Supplied data Start Marker

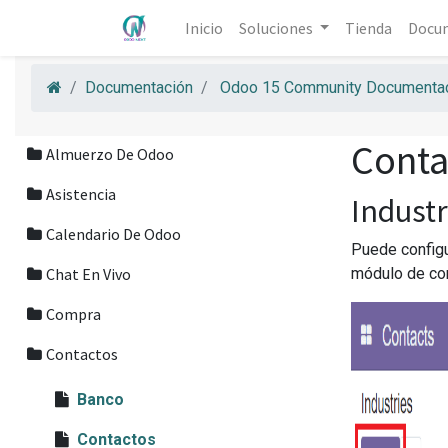
Inicio
Soluciones
Tienda
Docu
Documentación
Odoo 15 Community Documentac
Conta
Almuerzo De Odoo
Asistencia
Industr
Calendario De Odoo
Puede configu
Chat En Vivo
módulo de con
Compra
Contactos
Banco
Contactos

Supplied data End Marker

→ **Directions**
Please edit the lines above so that every "Contactos" becomes "Clientes" and nothing else changes. Leave the pictures out of your answer.

→ **Written answer**
Inicio
Soluciones
Tienda
Docu
Documentación
Odoo 15 Community Documentac
Conta
Almuerzo De Odoo
Asistencia
Industr
Calendario De Odoo
Puede configu
Chat En Vivo
módulo de con
Compra
Clientes
Banco
Clientes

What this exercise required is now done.